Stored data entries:
━━━━━━━━━━━━━━━━━━━━━━━━━━━━━━

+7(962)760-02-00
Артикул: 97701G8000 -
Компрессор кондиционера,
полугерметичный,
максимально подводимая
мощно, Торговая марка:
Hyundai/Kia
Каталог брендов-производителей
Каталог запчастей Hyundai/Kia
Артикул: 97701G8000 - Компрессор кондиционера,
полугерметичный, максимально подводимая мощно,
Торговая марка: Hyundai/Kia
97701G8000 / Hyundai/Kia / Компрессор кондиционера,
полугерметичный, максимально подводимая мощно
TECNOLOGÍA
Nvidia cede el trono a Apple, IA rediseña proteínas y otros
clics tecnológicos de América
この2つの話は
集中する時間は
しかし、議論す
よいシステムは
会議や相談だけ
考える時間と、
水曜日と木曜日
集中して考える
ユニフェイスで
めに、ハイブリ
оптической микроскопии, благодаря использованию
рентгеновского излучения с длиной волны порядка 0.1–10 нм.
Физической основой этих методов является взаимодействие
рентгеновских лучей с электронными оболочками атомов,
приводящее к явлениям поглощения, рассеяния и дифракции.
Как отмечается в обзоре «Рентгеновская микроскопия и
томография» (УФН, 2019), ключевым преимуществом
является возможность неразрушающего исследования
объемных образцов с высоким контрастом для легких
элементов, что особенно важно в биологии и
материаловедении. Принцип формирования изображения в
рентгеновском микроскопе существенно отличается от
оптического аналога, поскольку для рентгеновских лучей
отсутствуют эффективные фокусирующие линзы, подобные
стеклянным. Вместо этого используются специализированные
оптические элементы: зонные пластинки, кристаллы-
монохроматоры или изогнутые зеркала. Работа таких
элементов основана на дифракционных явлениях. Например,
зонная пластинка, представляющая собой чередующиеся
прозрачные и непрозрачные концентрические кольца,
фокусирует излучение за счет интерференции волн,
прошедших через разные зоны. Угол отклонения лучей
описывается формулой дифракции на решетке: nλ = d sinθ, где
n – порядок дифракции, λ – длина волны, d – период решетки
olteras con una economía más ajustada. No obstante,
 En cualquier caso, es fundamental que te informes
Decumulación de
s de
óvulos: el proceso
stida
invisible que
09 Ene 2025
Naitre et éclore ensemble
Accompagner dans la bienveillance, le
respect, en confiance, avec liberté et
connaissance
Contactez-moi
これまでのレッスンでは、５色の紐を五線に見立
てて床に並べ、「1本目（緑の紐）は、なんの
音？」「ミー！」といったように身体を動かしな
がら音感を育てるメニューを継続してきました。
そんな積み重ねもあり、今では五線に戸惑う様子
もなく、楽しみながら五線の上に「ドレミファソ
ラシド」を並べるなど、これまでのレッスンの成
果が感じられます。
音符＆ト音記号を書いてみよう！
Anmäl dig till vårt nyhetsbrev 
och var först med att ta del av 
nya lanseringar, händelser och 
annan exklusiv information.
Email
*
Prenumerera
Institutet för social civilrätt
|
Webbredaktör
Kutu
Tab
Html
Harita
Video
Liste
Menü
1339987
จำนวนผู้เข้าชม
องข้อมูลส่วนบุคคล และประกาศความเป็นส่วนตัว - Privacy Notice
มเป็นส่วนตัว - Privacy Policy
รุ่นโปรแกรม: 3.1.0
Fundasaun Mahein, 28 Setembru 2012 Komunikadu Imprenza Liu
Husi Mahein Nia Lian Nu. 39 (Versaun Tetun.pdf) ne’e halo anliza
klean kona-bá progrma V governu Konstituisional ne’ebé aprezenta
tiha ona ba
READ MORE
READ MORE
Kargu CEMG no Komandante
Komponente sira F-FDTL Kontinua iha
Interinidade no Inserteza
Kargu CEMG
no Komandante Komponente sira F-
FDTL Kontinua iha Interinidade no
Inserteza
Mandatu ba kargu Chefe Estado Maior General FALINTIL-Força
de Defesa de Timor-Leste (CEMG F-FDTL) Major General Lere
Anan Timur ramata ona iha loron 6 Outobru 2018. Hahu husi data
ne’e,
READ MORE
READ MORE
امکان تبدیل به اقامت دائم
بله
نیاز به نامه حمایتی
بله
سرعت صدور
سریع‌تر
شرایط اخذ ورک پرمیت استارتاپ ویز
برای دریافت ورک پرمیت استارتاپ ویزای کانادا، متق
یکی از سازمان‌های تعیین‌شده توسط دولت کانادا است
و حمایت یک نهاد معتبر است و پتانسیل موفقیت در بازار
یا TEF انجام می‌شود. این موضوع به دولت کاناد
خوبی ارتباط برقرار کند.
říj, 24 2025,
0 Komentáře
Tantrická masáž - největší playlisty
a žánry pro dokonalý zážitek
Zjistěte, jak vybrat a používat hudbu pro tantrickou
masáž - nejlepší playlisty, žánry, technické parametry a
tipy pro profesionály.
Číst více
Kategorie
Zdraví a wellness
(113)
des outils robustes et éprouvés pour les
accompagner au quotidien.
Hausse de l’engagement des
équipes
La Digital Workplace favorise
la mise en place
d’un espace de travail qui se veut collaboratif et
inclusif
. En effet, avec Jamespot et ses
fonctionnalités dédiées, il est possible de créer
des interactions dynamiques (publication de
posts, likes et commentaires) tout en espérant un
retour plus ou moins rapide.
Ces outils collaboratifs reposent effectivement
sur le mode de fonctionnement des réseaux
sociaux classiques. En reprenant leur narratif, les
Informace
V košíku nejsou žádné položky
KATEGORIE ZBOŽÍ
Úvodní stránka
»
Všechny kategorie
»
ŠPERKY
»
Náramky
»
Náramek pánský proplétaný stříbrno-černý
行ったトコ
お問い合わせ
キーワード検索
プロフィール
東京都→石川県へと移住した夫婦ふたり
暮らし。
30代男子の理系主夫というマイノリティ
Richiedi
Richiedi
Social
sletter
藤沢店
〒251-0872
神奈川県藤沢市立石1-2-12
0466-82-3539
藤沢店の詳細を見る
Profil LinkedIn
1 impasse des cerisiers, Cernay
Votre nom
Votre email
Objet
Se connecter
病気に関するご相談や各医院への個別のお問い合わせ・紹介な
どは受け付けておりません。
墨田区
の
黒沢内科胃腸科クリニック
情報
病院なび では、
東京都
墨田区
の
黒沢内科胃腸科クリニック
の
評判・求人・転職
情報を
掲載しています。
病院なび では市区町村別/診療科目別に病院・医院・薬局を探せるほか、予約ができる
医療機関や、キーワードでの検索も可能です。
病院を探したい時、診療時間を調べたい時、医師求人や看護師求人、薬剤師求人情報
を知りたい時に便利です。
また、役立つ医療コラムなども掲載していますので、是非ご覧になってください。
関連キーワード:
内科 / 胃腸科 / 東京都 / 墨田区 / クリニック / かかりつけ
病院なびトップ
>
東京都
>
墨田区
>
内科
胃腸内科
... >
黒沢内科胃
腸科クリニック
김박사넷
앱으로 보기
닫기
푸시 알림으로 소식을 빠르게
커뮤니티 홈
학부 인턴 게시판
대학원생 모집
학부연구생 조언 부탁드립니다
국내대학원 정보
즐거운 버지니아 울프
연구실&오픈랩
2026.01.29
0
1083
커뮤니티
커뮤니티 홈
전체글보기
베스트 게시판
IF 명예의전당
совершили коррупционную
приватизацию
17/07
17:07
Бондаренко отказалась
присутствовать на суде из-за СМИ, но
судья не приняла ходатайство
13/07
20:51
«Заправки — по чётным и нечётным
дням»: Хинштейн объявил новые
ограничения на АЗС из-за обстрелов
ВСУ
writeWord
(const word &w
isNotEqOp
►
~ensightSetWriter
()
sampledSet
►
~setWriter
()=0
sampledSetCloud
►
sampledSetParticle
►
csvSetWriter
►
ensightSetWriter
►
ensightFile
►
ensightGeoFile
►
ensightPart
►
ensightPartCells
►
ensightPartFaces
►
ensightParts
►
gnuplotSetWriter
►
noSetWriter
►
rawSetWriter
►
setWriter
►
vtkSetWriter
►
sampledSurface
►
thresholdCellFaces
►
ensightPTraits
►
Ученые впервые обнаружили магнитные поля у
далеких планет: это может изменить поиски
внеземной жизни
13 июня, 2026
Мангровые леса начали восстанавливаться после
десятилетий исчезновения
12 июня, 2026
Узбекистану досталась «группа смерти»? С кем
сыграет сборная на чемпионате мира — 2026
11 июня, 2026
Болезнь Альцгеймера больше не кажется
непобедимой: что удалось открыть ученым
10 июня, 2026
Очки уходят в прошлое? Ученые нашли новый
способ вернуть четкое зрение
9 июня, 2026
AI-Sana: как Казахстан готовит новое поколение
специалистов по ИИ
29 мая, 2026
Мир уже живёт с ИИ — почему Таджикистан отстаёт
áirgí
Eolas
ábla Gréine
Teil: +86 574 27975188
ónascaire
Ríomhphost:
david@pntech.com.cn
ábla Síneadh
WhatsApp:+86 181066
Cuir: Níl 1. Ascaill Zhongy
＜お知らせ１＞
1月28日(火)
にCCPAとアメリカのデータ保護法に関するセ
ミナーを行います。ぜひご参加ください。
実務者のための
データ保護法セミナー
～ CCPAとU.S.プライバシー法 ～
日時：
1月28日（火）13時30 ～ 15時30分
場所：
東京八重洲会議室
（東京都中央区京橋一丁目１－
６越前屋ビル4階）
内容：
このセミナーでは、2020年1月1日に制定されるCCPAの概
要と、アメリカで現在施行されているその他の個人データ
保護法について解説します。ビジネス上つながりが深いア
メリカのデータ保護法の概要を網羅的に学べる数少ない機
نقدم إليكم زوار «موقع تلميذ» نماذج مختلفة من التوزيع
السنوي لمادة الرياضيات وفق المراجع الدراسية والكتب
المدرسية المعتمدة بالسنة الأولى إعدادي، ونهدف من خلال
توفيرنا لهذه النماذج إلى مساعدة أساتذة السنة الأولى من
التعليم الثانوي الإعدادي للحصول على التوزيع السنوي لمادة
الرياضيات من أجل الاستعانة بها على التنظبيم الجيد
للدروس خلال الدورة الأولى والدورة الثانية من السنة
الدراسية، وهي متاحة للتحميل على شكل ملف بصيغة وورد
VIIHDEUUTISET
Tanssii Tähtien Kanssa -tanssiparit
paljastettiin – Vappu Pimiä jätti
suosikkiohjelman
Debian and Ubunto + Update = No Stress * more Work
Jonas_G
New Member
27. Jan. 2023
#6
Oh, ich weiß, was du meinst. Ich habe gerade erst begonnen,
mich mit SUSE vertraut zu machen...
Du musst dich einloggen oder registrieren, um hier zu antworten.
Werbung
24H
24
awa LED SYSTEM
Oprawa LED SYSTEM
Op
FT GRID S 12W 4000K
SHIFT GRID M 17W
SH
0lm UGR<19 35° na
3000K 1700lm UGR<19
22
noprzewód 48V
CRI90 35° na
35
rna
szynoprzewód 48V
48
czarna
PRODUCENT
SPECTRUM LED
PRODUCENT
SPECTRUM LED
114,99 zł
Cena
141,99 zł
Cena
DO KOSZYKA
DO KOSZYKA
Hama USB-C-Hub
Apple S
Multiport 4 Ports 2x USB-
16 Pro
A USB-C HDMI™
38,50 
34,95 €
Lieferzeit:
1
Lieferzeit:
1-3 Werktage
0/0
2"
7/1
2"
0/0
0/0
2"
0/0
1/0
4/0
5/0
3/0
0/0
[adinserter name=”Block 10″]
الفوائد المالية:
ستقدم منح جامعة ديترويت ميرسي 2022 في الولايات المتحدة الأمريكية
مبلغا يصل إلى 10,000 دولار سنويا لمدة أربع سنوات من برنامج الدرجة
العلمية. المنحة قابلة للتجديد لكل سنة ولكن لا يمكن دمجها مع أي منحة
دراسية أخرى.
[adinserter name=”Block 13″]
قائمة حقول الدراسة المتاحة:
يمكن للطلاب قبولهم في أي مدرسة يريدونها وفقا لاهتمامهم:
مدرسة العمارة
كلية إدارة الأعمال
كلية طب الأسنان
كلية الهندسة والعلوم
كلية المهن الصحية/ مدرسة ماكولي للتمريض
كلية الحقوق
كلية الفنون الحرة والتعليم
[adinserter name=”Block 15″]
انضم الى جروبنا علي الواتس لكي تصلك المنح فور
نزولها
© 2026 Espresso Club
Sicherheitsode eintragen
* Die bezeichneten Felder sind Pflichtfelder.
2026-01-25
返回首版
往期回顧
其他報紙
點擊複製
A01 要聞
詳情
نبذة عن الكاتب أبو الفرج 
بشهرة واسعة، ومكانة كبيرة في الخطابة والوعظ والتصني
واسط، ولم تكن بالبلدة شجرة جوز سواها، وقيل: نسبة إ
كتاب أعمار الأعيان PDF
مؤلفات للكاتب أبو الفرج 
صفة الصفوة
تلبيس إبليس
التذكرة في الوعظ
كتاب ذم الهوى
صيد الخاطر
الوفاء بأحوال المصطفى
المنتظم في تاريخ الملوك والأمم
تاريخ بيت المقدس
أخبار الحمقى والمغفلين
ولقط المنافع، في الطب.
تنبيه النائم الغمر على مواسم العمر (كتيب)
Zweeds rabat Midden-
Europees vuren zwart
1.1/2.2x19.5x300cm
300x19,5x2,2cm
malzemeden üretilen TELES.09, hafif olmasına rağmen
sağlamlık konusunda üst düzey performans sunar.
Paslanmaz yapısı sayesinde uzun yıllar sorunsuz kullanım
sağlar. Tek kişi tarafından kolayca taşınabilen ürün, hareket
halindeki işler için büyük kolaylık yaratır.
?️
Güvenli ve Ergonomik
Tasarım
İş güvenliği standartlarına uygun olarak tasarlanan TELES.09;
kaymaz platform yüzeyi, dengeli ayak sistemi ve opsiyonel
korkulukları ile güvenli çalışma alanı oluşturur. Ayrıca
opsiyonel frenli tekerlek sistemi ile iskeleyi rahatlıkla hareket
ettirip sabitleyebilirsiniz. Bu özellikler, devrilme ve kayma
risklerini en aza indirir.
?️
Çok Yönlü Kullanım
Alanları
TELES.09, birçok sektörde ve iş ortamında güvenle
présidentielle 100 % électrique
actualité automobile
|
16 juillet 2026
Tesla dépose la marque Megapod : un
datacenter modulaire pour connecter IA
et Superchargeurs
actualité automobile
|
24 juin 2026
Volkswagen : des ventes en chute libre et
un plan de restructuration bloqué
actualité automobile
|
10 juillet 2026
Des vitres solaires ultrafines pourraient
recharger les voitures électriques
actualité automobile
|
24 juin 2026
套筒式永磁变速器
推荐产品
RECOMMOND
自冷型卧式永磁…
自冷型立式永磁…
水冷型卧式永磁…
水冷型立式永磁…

━━━━━━━━━━━━━━━━━━━━━━━━━━━━━━

### Try it
Output verbatim the lines from the start of the records through the line containing "оптического аналога, поскольку", both ends included.

### Solved problem
+7(962)760-02-00
Артикул: 97701G8000 -
Компрессор кондиционера,
полугерметичный,
максимально подводимая
мощно, Торговая марка:
Hyundai/Kia
Каталог брендов-производителей
Каталог запчастей Hyundai/Kia
Артикул: 97701G8000 - Компрессор кондиционера,
полугерметичный, максимально подводимая мощно,
Торговая марка: Hyundai/Kia
97701G8000 / Hyundai/Kia / Компрессор кондиционера,
полугерметичный, максимально подводимая мощно
TECNOLOGÍA
Nvidia cede el trono a Apple, IA rediseña proteínas y otros
clics tecnológicos de América
この2つの話は
集中する時間は
しかし、議論す
よいシステムは
会議や相談だけ
考える時間と、
水曜日と木曜日
集中して考える
ユニフェイスで
めに、ハイブリ
оптической микроскопии, благодаря использованию
рентгеновского излучения с длиной волны порядка 0.1–10 нм.
Физической основой этих методов является взаимодействие
рентгеновских лучей с электронными оболочками атомов,
приводящее к явлениям поглощения, рассеяния и дифракции.
Как отмечается в обзоре «Рентгеновская микроскопия и
томография» (УФН, 2019), ключевым преимуществом
является возможность неразрушающего исследования
объемных образцов с высоким контрастом для легких
элементов, что особенно важно в биологии и
материаловедении. Принцип формирования изображения в
рентгеновском микроскопе существенно отличается от
оптического аналога, поскольку для рентгеновских лучей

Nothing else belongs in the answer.